● WHAT IS BEING ASKED
Print the material below again, line for line, with no changes.

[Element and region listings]
——————
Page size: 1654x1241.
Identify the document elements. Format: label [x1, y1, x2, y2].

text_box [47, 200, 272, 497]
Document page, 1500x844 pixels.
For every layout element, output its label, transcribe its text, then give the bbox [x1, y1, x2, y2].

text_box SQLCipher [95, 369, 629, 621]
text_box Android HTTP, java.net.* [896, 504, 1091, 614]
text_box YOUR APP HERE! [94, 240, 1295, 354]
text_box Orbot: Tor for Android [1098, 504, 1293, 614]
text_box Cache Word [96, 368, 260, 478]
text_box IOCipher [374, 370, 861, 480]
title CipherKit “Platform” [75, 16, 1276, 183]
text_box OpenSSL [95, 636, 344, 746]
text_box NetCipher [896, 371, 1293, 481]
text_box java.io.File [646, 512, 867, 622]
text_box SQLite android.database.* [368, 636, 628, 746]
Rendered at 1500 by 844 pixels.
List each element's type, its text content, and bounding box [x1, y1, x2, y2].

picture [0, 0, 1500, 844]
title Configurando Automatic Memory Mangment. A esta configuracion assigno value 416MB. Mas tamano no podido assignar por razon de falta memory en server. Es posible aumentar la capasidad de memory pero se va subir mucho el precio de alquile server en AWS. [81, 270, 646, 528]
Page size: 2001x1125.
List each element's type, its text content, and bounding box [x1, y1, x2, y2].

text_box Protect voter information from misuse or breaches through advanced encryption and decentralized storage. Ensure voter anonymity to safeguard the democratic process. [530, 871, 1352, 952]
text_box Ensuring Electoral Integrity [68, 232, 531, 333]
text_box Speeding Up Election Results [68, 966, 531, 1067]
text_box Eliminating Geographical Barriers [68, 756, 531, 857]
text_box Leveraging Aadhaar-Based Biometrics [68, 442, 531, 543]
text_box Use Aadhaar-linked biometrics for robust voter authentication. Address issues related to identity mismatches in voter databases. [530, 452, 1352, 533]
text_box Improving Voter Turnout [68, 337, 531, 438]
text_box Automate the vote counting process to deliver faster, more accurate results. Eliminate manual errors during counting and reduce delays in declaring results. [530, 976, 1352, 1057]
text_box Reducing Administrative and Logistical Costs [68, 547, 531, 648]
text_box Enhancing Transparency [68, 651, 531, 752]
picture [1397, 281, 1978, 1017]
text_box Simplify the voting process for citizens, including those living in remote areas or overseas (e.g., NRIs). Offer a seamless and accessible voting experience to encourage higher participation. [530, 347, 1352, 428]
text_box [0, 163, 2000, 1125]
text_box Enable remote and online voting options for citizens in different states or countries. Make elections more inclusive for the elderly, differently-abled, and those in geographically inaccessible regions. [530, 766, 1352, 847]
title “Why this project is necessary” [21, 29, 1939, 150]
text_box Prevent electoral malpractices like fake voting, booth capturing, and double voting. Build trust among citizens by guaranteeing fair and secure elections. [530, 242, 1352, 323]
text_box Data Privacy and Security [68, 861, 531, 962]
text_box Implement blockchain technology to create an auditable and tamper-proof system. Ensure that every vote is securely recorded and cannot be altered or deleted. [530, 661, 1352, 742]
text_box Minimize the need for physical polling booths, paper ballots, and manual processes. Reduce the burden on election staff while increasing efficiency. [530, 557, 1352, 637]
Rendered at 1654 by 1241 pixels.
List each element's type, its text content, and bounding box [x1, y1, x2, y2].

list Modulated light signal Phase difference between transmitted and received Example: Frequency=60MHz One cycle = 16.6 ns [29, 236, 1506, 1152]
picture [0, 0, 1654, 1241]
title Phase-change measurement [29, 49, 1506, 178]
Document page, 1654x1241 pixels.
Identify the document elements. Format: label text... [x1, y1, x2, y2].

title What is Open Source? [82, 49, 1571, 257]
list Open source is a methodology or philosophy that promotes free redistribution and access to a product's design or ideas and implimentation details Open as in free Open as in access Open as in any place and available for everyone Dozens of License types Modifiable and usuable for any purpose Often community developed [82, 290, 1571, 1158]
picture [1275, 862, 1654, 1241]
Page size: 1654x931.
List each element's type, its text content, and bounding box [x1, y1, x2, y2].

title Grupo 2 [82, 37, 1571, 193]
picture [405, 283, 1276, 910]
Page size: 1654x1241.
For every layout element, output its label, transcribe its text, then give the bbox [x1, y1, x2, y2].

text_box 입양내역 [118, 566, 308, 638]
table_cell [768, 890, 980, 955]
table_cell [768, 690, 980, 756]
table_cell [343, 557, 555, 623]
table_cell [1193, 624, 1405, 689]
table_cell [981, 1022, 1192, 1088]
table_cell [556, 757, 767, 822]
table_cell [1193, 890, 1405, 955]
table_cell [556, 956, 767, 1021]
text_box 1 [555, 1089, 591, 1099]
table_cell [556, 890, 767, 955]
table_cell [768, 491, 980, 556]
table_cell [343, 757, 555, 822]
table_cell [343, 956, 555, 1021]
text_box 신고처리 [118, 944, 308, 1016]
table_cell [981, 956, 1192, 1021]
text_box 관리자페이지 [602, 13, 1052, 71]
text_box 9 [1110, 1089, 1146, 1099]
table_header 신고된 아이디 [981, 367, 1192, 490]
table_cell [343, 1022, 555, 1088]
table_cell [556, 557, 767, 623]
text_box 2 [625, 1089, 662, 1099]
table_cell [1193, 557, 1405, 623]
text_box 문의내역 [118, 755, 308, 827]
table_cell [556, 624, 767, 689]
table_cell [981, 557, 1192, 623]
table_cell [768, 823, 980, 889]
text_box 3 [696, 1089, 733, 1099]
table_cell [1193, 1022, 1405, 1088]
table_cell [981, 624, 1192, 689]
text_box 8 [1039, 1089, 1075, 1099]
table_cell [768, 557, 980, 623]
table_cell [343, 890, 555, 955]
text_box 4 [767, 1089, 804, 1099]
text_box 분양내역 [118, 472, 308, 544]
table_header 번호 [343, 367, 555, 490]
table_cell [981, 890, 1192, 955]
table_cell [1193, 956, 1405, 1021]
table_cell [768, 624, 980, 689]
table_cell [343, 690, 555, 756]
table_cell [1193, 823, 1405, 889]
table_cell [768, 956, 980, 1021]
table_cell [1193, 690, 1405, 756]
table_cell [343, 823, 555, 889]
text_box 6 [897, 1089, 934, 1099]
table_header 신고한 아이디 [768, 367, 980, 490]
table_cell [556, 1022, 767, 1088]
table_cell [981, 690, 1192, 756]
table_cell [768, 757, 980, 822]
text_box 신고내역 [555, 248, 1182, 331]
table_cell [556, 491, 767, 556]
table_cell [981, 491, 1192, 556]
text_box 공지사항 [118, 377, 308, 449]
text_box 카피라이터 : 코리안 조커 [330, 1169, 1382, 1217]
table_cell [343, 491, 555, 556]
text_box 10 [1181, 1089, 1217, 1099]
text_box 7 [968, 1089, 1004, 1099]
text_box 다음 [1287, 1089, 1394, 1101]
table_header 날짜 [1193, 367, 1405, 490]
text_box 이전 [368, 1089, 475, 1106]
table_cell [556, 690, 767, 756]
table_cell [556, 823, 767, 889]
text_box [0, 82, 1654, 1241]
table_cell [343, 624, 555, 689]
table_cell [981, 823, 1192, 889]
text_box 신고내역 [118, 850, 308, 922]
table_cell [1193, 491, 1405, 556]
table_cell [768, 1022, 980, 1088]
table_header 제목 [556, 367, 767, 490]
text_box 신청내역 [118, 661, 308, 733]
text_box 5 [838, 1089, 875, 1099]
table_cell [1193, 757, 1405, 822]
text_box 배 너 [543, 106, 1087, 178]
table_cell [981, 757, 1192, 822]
——————
● RESULT OF THIS EXERCISE
Page size: 1654x1241.
Identify the document elements. Format: label [x1, y1, x2, y2].

text_box [47, 200, 272, 497]
Document page, 1500x844 pixels.
For every layout element, output its label, transcribe its text, then give the bbox [x1, y1, x2, y2].

text_box SQLCipher [95, 369, 629, 621]
text_box Android HTTP, java.net.* [896, 504, 1091, 614]
text_box YOUR APP HERE! [94, 240, 1295, 354]
text_box Orbot: Tor for Android [1098, 504, 1293, 614]
text_box Cache Word [96, 368, 260, 478]
text_box IOCipher [374, 370, 861, 480]
title CipherKit “Platform” [75, 16, 1276, 183]
text_box OpenSSL [95, 636, 344, 746]
text_box NetCipher [896, 371, 1293, 481]
text_box java.io.File [646, 512, 867, 622]
text_box SQLite android.database.* [368, 636, 628, 746]
Rendered at 1500 by 844 pixels.
List each element's type, its text content, and bounding box [x1, y1, x2, y2].

picture [0, 0, 1500, 844]
title Configurando Automatic Memory Mangment. A esta configuracion assigno value 416MB. Mas tamano no podido assignar por razon de falta memory en server. Es posible aumentar la capasidad de memory pero se va subir mucho el precio de alquile server en AWS. [81, 270, 646, 528]
Page size: 2001x1125.
List each element's type, its text content, and bounding box [x1, y1, x2, y2].

text_box Protect voter information from misuse or breaches through advanced encryption and decentralized storage. Ensure voter anonymity to safeguard the democratic process. [530, 871, 1352, 952]
text_box Ensuring Electoral Integrity [68, 232, 531, 333]
text_box Speeding Up Election Results [68, 966, 531, 1067]
text_box Eliminating Geographical Barriers [68, 756, 531, 857]
text_box Leveraging Aadhaar-Based Biometrics [68, 442, 531, 543]
text_box Use Aadhaar-linked biometrics for robust voter authentication. Address issues related to identity mismatches in voter databases. [530, 452, 1352, 533]
text_box Improving Voter Turnout [68, 337, 531, 438]
text_box Automate the vote counting process to deliver faster, more accurate results. Eliminate manual errors during counting and reduce delays in declaring results. [530, 976, 1352, 1057]
text_box Reducing Administrative and Logistical Costs [68, 547, 531, 648]
text_box Enhancing Transparency [68, 651, 531, 752]
picture [1397, 281, 1978, 1017]
text_box Simplify the voting process for citizens, including those living in remote areas or overseas (e.g., NRIs). Offer a seamless and accessible voting experience to encourage higher participation. [530, 347, 1352, 428]
text_box [0, 163, 2000, 1125]
text_box Enable remote and online voting options for citizens in different states or countries. Make elections more inclusive for the elderly, differently-abled, and those in geographically inaccessible regions. [530, 766, 1352, 847]
title “Why this project is necessary” [21, 29, 1939, 150]
text_box Prevent electoral malpractices like fake voting, booth capturing, and double voting. Build trust among citizens by guaranteeing fair and secure elections. [530, 242, 1352, 323]
text_box Data Privacy and Security [68, 861, 531, 962]
text_box Implement blockchain technology to create an auditable and tamper-proof system. Ensure that every vote is securely recorded and cannot be altered or deleted. [530, 661, 1352, 742]
text_box Minimize the need for physical polling booths, paper ballots, and manual processes. Reduce the burden on election staff while increasing efficiency. [530, 557, 1352, 637]
Rendered at 1654 by 1241 pixels.
List each element's type, its text content, and bounding box [x1, y1, x2, y2].

list Modulated light signal Phase difference between transmitted and received Example: Frequency=60MHz One cycle = 16.6 ns [29, 236, 1506, 1152]
picture [0, 0, 1654, 1241]
title Phase-change measurement [29, 49, 1506, 178]
Document page, 1654x1241 pixels.
Identify the document elements. Format: label text... [x1, y1, x2, y2].

title What is Open Source? [82, 49, 1571, 257]
list Open source is a methodology or philosophy that promotes free redistribution and access to a product's design or ideas and implimentation details Open as in free Open as in access Open as in any place and available for everyone Dozens of License types Modifiable and usuable for any purpose Often community developed [82, 290, 1571, 1158]
picture [1275, 862, 1654, 1241]
Page size: 1654x931.
List each element's type, its text content, and bounding box [x1, y1, x2, y2].

title Grupo 2 [82, 37, 1571, 193]
picture [405, 283, 1276, 910]
Page size: 1654x1241.
For every layout element, output its label, transcribe its text, then give the bbox [x1, y1, x2, y2].

text_box 입양내역 [118, 566, 308, 638]
table_cell [768, 890, 980, 955]
table_cell [768, 690, 980, 756]
table_cell [343, 557, 555, 623]
table_cell [1193, 624, 1405, 689]
table_cell [981, 1022, 1192, 1088]
table_cell [556, 757, 767, 822]
table_cell [1193, 890, 1405, 955]
table_cell [556, 956, 767, 1021]
text_box 1 [555, 1089, 591, 1099]
table_cell [556, 890, 767, 955]
table_cell [768, 491, 980, 556]
table_cell [343, 757, 555, 822]
table_cell [343, 956, 555, 1021]
text_box 신고처리 [118, 944, 308, 1016]
table_cell [981, 956, 1192, 1021]
text_box 관리자페이지 [602, 13, 1052, 71]
text_box 9 [1110, 1089, 1146, 1099]
table_header 신고된 아이디 [981, 367, 1192, 490]
table_cell [343, 1022, 555, 1088]
table_cell [556, 557, 767, 623]
text_box 2 [625, 1089, 662, 1099]
table_cell [1193, 557, 1405, 623]
text_box 문의내역 [118, 755, 308, 827]
table_cell [556, 624, 767, 689]
table_cell [981, 557, 1192, 623]
table_cell [768, 823, 980, 889]
text_box 3 [696, 1089, 733, 1099]
table_cell [1193, 1022, 1405, 1088]
table_cell [981, 624, 1192, 689]
text_box 8 [1039, 1089, 1075, 1099]
table_cell [768, 557, 980, 623]
table_cell [343, 890, 555, 955]
text_box 4 [767, 1089, 804, 1099]
text_box 분양내역 [118, 472, 308, 544]
table_header 번호 [343, 367, 555, 490]
table_cell [981, 890, 1192, 955]
table_cell [1193, 956, 1405, 1021]
table_cell [768, 624, 980, 689]
table_cell [343, 690, 555, 756]
table_cell [1193, 823, 1405, 889]
table_cell [768, 956, 980, 1021]
table_cell [1193, 690, 1405, 756]
table_cell [343, 823, 555, 889]
text_box 6 [897, 1089, 934, 1099]
table_header 신고한 아이디 [768, 367, 980, 490]
table_cell [556, 1022, 767, 1088]
table_cell [981, 690, 1192, 756]
table_cell [768, 757, 980, 822]
text_box 신고내역 [555, 248, 1182, 331]
table_cell [556, 491, 767, 556]
table_cell [981, 491, 1192, 556]
text_box 공지사항 [118, 377, 308, 449]
text_box 카피라이터 : 코리안 조커 [330, 1169, 1382, 1217]
table_cell [343, 491, 555, 556]
text_box 10 [1181, 1089, 1217, 1099]
text_box 7 [968, 1089, 1004, 1099]
text_box 다음 [1287, 1089, 1394, 1101]
table_header 날짜 [1193, 367, 1405, 490]
text_box 이전 [368, 1089, 475, 1106]
table_cell [556, 690, 767, 756]
table_cell [556, 823, 767, 889]
text_box [0, 82, 1654, 1241]
table_cell [343, 624, 555, 689]
table_cell [981, 823, 1192, 889]
text_box 신고내역 [118, 850, 308, 922]
table_cell [1193, 491, 1405, 556]
table_cell [768, 1022, 980, 1088]
table_header 제목 [556, 367, 767, 490]
text_box 신청내역 [118, 661, 308, 733]
text_box 5 [838, 1089, 875, 1099]
table_cell [1193, 757, 1405, 822]
text_box 배 너 [543, 106, 1087, 178]
table_cell [981, 757, 1192, 822]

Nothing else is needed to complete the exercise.